[Lines of data]
* start *

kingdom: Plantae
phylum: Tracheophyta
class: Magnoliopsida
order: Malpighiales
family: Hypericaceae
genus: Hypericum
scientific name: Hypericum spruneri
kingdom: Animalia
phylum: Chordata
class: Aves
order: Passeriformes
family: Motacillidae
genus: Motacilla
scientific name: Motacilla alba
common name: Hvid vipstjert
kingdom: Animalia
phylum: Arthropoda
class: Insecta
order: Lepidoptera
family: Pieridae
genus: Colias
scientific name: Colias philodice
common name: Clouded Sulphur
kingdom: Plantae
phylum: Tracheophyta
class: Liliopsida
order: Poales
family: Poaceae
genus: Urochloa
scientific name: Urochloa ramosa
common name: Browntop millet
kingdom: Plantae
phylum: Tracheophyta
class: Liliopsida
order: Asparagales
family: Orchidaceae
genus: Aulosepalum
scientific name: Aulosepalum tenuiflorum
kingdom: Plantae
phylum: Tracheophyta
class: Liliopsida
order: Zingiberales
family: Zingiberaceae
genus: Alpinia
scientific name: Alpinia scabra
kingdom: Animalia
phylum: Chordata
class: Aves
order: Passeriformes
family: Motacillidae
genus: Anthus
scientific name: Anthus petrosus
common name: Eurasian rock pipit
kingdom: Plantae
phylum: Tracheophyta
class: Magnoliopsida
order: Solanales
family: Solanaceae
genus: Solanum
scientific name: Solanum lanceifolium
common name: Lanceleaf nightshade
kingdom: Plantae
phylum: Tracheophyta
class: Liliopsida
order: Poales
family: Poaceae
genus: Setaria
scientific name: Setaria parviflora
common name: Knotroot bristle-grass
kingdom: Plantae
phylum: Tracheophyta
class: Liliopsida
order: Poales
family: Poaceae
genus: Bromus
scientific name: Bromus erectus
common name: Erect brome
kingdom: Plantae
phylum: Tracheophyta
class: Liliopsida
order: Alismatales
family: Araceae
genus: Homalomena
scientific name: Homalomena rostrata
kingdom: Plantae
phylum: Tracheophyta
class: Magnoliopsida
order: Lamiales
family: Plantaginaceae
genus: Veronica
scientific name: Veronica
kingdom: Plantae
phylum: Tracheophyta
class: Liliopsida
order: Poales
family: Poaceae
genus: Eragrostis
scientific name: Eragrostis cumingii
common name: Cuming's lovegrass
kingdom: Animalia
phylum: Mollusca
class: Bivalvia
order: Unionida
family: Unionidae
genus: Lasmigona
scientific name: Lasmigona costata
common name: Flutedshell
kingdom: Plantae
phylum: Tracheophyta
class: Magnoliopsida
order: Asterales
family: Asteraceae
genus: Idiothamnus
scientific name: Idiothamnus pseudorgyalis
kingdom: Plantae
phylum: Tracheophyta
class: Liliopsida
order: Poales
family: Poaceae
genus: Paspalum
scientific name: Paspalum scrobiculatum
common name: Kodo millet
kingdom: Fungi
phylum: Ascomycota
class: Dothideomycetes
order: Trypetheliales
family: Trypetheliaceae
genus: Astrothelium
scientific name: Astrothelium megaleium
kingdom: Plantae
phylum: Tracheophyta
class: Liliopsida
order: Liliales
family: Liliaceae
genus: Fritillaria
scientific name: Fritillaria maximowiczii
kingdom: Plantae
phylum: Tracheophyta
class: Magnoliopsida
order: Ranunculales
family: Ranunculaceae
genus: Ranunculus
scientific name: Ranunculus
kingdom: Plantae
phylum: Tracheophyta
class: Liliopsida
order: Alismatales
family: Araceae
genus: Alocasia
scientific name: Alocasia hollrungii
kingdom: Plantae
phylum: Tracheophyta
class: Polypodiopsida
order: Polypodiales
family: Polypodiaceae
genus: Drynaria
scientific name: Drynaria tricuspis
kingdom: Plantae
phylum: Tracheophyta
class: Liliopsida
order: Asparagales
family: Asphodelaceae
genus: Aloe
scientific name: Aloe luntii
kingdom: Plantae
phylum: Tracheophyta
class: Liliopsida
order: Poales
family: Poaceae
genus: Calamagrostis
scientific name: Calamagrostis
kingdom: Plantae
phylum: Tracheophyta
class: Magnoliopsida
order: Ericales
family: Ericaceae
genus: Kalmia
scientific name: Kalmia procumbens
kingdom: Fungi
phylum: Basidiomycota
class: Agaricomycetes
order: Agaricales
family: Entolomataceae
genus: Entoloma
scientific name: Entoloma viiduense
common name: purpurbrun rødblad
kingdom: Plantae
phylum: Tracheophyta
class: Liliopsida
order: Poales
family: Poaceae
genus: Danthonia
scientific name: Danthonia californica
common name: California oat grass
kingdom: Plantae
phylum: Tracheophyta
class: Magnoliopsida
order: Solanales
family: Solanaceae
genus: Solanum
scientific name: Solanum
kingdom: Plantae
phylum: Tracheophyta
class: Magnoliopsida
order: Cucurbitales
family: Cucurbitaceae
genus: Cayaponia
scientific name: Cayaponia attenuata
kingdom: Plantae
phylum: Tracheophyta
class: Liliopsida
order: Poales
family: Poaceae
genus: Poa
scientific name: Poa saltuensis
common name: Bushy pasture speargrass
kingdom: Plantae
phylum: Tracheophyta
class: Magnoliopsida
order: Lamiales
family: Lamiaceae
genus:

* end *

STATED PROBLEM: Update the rows above so that "common name" becomes "vernacular name" everywhere. Leave everything else unchanged.

REPLY TO THE TASK:
kingdom: Plantae
phylum: Tracheophyta
class: Magnoliopsida
order: Malpighiales
family: Hypericaceae
genus: Hypericum
scientific name: Hypericum spruneri
kingdom: Animalia
phylum: Chordata
class: Aves
order: Passeriformes
family: Motacillidae
genus: Motacilla
scientific name: Motacilla alba
vernacular name: Hvid vipstjert
kingdom: Animalia
phylum: Arthropoda
class: Insecta
order: Lepidoptera
family: Pieridae
genus: Colias
scientific name: Colias philodice
vernacular name: Clouded Sulphur
kingdom: Plantae
phylum: Tracheophyta
class: Liliopsida
order: Poales
family: Poaceae
genus: Urochloa
scientific name: Urochloa ramosa
vernacular name: Browntop millet
kingdom: Plantae
phylum: Tracheophyta
class: Liliopsida
order: Asparagales
family: Orchidaceae
genus: Aulosepalum
scientific name: Aulosepalum tenuiflorum
kingdom: Plantae
phylum: Tracheophyta
class: Liliopsida
order: Zingiberales
family: Zingiberaceae
genus: Alpinia
scientific name: Alpinia scabra
kingdom: Animalia
phylum: Chordata
class: Aves
order: Passeriformes
family: Motacillidae
genus: Anthus
scientific name: Anthus petrosus
vernacular name: Eurasian rock pipit
kingdom: Plantae
phylum: Tracheophyta
class: Magnoliopsida
order: Solanales
family: Solanaceae
genus: Solanum
scientific name: Solanum lanceifolium
vernacular name: Lanceleaf nightshade
kingdom: Plantae
phylum: Tracheophyta
class: Liliopsida
order: Poales
family: Poaceae
genus: Setaria
scientific name: Setaria parviflora
vernacular name: Knotroot bristle-grass
kingdom: Plantae
phylum: Tracheophyta
class: Liliopsida
order: Poales
family: Poaceae
genus: Bromus
scientific name: Bromus erectus
vernacular name: Erect brome
kingdom: Plantae
phylum: Tracheophyta
class: Liliopsida
order: Alismatales
family: Araceae
genus: Homalomena
scientific name: Homalomena rostrata
kingdom: Plantae
phylum: Tracheophyta
class: Magnoliopsida
order: Lamiales
family: Plantaginaceae
genus: Veronica
scientific name: Veronica
kingdom: Plantae
phylum: Tracheophyta
class: Liliopsida
order: Poales
family: Poaceae
genus: Eragrostis
scientific name: Eragrostis cumingii
vernacular name: Cuming's lovegrass
kingdom: Animalia
phylum: Mollusca
class: Bivalvia
order: Unionida
family: Unionidae
genus: Lasmigona
scientific name: Lasmigona costata
vernacular name: Flutedshell
kingdom: Plantae
phylum: Tracheophyta
class: Magnoliopsida
order: Asterales
family: Asteraceae
genus: Idiothamnus
scientific name: Idiothamnus pseudorgyalis
kingdom: Plantae
phylum: Tracheophyta
class: Liliopsida
order: Poales
family: Poaceae
genus: Paspalum
scientific name: Paspalum scrobiculatum
vernacular name: Kodo millet
kingdom: Fungi
phylum: Ascomycota
class: Dothideomycetes
order: Trypetheliales
family: Trypetheliaceae
genus: Astrothelium
scientific name: Astrothelium megaleium
kingdom: Plantae
phylum: Tracheophyta
class: Liliopsida
order: Liliales
family: Liliaceae
genus: Fritillaria
scientific name: Fritillaria maximowiczii
kingdom: Plantae
phylum: Tracheophyta
class: Magnoliopsida
order: Ranunculales
family: Ranunculaceae
genus: Ranunculus
scientific name: Ranunculus
kingdom: Plantae
phylum: Tracheophyta
class: Liliopsida
order: Alismatales
family: Araceae
genus: Alocasia
scientific name: Alocasia hollrungii
kingdom: Plantae
phylum: Tracheophyta
class: Polypodiopsida
order: Polypodiales
family: Polypodiaceae
genus: Drynaria
scientific name: Drynaria tricuspis
kingdom: Plantae
phylum: Tracheophyta
class: Liliopsida
order: Asparagales
family: Asphodelaceae
genus: Aloe
scientific name: Aloe luntii
kingdom: Plantae
phylum: Tracheophyta
class: Liliopsida
order: Poales
family: Poaceae
genus: Calamagrostis
scientific name: Calamagrostis
kingdom: Plantae
phylum: Tracheophyta
class: Magnoliopsida
order: Ericales
family: Ericaceae
genus: Kalmia
scientific name: Kalmia procumbens
kingdom: Fungi
phylum: Basidiomycota
class: Agaricomycetes
order: Agaricales
family: Entolomataceae
genus: Entoloma
scientific name: Entoloma viiduense
vernacular name: purpurbrun rødblad
kingdom: Plantae
phylum: Tracheophyta
class: Liliopsida
order: Poales
family: Poaceae
genus: Danthonia
scientific name: Danthonia californica
vernacular name: California oat grass
kingdom: Plantae
phylum: Tracheophyta
class: Magnoliopsida
order: Solanales
family: Solanaceae
genus: Solanum
scientific name: Solanum
kingdom: Plantae
phylum: Tracheophyta
class: Magnoliopsida
order: Cucurbitales
family: Cucurbitaceae
genus: Cayaponia
scientific name: Cayaponia attenuata
kingdom: Plantae
phylum: Tracheophyta
class: Liliopsida
order: Poales
family: Poaceae
genus: Poa
scientific name: Poa saltuensis
vernacular name: Bushy pasture speargrass
kingdom: Plantae
phylum: Tracheophyta
class: Magnoliopsida
order: Lamiales
family: Lamiaceae
genus:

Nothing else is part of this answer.